> [Work instructions]
The listing below holds pictures; exclude them. Return exactly the lines from the one with "- [Properties](#properties)" through the one with "Regest im Graphen.](Bilder/RI2Graph/26-FIII-Regestengraph.png)".

> [Records to use]
##############################

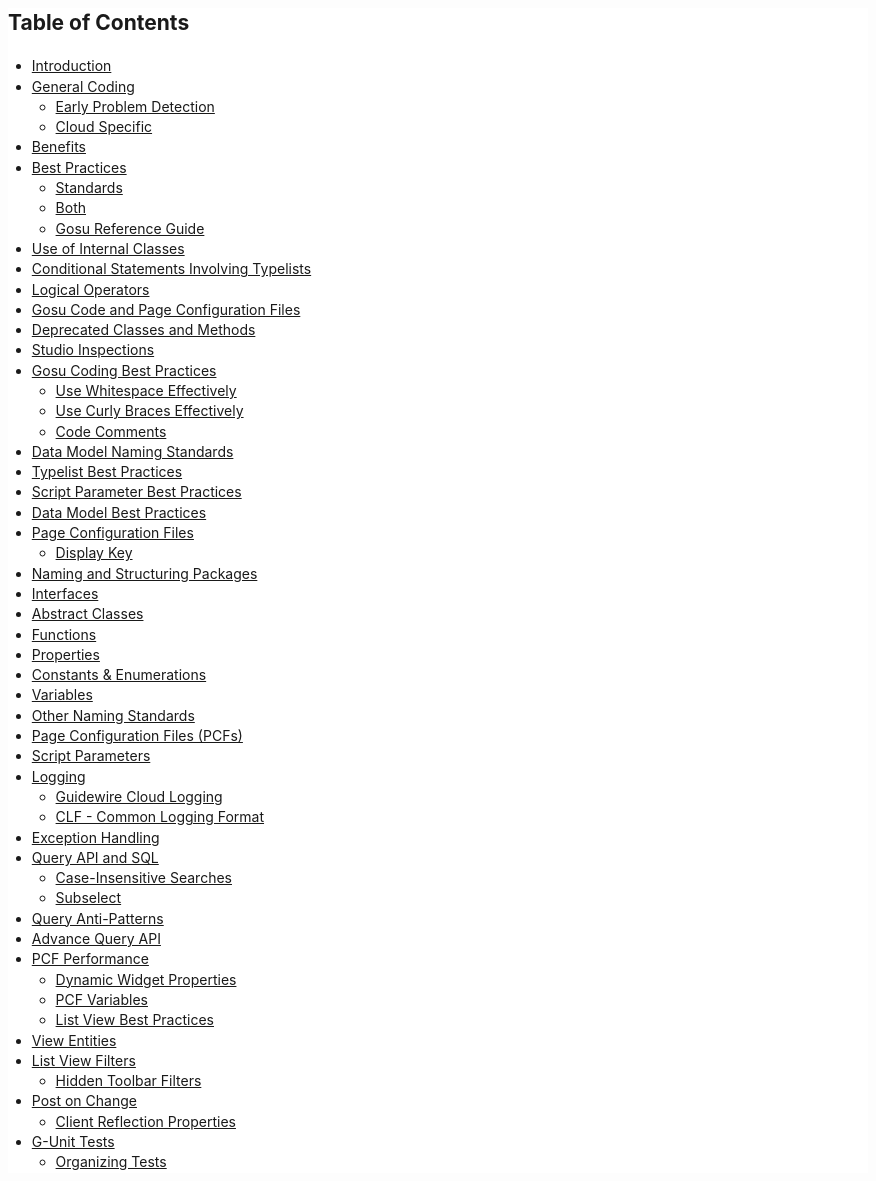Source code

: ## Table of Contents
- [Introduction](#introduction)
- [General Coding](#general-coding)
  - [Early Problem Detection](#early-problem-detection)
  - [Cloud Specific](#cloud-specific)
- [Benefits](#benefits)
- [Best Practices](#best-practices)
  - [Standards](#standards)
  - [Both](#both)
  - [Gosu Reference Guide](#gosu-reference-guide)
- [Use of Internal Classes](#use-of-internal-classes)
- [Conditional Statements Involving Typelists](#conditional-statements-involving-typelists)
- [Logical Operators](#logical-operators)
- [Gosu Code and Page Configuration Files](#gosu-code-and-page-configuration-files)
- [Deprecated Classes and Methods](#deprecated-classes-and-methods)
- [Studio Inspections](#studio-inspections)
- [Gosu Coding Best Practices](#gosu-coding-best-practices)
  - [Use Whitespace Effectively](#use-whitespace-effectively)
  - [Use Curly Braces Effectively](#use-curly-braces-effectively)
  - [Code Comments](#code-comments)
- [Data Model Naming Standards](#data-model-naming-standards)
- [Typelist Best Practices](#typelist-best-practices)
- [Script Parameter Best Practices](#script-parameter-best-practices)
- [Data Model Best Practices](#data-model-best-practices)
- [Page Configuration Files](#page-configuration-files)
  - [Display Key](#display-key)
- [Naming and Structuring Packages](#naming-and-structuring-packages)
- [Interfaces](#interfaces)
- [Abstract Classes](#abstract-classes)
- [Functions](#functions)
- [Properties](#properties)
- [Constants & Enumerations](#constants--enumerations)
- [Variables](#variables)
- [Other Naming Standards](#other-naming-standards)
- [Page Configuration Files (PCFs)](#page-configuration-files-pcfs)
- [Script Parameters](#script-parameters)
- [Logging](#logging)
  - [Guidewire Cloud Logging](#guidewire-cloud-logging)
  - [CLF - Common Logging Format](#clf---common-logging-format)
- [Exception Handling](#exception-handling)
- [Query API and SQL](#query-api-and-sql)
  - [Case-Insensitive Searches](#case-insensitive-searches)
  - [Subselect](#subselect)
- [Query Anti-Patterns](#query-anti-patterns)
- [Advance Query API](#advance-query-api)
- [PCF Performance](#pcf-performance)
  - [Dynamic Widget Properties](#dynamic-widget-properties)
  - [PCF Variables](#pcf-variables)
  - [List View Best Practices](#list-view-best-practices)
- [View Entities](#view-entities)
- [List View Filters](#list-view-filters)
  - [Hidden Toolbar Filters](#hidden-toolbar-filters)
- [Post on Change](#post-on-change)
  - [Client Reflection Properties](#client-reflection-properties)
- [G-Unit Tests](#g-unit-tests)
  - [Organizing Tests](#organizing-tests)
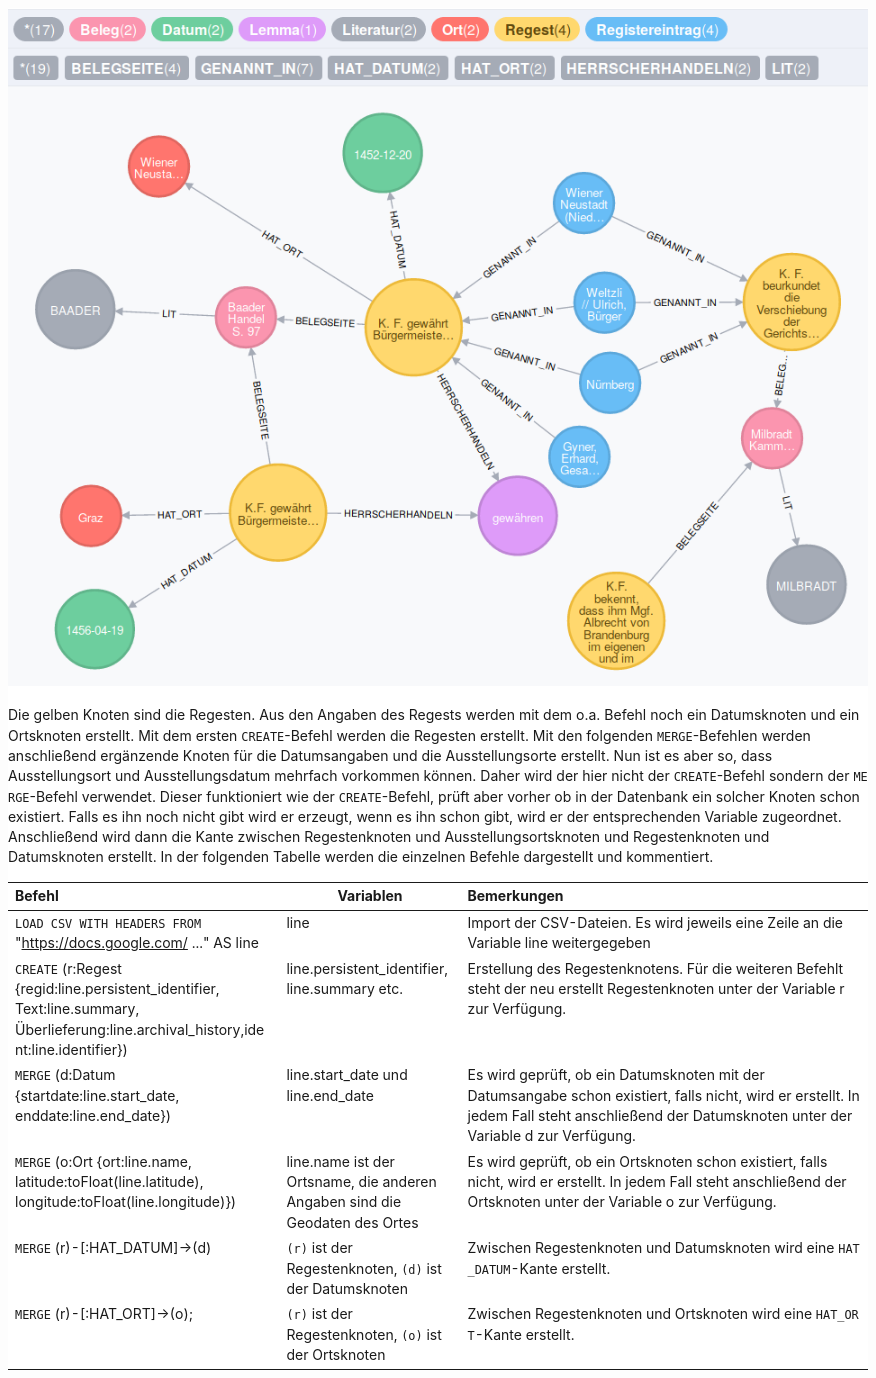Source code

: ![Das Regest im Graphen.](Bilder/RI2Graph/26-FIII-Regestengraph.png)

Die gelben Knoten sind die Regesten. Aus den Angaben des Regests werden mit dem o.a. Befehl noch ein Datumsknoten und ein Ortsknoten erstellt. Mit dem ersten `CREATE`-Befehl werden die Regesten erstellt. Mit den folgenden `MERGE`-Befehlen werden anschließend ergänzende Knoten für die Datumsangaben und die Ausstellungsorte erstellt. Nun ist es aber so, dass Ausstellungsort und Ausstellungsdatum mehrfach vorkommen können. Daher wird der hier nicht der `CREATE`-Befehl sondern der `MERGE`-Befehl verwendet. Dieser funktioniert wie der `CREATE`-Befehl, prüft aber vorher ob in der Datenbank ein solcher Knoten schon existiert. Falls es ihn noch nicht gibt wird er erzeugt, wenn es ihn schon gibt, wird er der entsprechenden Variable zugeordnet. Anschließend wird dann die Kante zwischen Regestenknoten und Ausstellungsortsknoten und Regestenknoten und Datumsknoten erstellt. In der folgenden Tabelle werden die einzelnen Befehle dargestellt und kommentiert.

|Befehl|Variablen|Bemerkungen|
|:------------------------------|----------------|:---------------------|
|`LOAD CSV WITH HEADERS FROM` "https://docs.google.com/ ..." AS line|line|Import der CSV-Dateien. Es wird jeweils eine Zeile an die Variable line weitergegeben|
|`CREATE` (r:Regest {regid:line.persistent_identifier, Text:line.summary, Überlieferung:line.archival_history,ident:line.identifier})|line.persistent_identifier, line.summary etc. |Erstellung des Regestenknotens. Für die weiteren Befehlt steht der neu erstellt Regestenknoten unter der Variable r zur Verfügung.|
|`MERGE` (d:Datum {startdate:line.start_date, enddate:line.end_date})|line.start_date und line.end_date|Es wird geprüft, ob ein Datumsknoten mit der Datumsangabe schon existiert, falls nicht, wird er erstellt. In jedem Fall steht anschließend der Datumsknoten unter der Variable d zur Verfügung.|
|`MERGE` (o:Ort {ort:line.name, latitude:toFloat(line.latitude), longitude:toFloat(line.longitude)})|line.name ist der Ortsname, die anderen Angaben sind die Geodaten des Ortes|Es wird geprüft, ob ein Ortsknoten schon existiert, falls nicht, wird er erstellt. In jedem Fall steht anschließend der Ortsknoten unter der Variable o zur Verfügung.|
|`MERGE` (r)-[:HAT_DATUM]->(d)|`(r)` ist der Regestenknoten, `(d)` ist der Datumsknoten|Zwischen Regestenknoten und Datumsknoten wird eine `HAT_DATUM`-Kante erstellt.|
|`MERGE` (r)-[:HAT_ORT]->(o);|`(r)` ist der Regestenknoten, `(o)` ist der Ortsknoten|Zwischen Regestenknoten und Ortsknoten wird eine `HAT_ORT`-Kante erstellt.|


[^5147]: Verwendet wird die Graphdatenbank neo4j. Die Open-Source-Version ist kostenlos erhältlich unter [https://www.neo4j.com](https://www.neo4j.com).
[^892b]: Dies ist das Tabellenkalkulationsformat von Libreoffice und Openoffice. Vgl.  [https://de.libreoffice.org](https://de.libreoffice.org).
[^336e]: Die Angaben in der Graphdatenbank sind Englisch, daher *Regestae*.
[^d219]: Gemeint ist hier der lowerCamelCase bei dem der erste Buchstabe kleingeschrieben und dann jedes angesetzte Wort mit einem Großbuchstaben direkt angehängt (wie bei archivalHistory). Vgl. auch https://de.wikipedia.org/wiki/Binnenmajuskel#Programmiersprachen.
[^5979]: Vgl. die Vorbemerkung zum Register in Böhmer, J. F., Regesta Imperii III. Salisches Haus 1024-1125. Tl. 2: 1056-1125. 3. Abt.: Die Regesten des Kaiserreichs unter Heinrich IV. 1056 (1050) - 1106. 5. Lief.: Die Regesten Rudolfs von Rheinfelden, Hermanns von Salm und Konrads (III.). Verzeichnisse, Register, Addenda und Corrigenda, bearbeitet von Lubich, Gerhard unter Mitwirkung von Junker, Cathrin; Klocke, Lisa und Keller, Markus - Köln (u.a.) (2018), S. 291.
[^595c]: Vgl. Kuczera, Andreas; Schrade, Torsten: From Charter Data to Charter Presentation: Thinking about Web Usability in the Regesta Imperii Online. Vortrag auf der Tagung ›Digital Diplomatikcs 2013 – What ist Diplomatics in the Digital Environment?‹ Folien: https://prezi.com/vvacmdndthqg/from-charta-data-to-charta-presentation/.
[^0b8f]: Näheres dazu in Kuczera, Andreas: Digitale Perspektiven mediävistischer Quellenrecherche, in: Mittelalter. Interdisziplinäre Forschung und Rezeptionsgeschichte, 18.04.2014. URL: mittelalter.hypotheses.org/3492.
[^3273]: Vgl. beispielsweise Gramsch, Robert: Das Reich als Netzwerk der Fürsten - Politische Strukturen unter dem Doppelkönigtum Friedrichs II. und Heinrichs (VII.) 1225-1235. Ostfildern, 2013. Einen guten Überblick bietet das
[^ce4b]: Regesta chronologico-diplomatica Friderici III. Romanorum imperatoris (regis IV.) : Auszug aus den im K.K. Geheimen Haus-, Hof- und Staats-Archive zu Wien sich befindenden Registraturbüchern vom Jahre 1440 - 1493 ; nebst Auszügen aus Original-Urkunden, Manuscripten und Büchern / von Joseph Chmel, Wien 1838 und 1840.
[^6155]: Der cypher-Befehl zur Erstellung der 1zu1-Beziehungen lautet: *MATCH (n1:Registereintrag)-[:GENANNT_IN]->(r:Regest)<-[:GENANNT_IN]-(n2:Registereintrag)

##############################

> [Written reply]
- [Properties](#properties)
- [Constants & Enumerations](#constants--enumerations)
- [Variables](#variables)
- [Other Naming Standards](#other-naming-standards)
- [Page Configuration Files (PCFs)](#page-configuration-files-pcfs)
- [Script Parameters](#script-parameters)
- [Logging](#logging)
  - [Guidewire Cloud Logging](#guidewire-cloud-logging)
  - [CLF - Common Logging Format](#clf---common-logging-format)
- [Exception Handling](#exception-handling)
- [Query API and SQL](#query-api-and-sql)
  - [Case-Insensitive Searches](#case-insensitive-searches)
  - [Subselect](#subselect)
- [Query Anti-Patterns](#query-anti-patterns)
- [Advance Query API](#advance-query-api)
- [PCF Performance](#pcf-performance)
  - [Dynamic Widget Properties](#dynamic-widget-properties)
  - [PCF Variables](#pcf-variables)
  - [List View Best Practices](#list-view-best-practices)
- [View Entities](#view-entities)
- [List View Filters](#list-view-filters)
  - [Hidden Toolbar Filters](#hidden-toolbar-filters)
- [Post on Change](#post-on-change)
  - [Client Reflection Properties](#client-reflection-properties)
- [G-Unit Tests](#g-unit-tests)
  - [Organizing Tests](#organizing-tests)
Source code

: ![Das Regest im Graphen.](Bilder/RI2Graph/26-FIII-Regestengraph.png)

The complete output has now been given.